How to complete this task -> The answer must be the full data, restated word for word, with no pictures in it.
+++ Exercise input
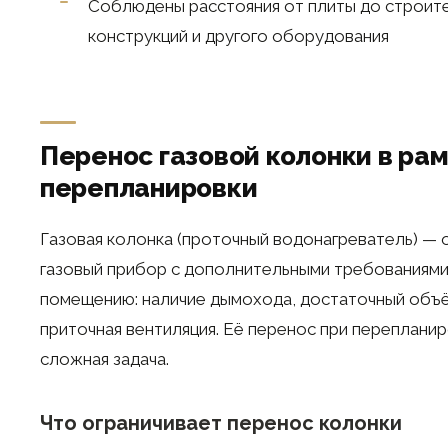
Соблюдены расстояния от плиты до строит
конструкций и другого оборудования
Перенос газовой колонки в ра
перепланировки
Газовая колонка (проточный водонагреватель) — 
газовый прибор с дополнительными требованиями
помещению: наличие дымохода, достаточный объё
приточная вентиляция. Её перенос при переплани
сложная задача.
Что ограничивает перенос колонки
++++++
Response to this exercise ->
Соблюдены расстояния от плиты до строит
конструкций и другого оборудования
Перенос газовой колонки в ра
перепланировки
Газовая колонка (проточный водонагреватель) — 
газовый прибор с дополнительными требованиями
помещению: наличие дымохода, достаточный объё
приточная вентиляция. Её перенос при переплани
сложная задача.
Что ограничивает перенос колонки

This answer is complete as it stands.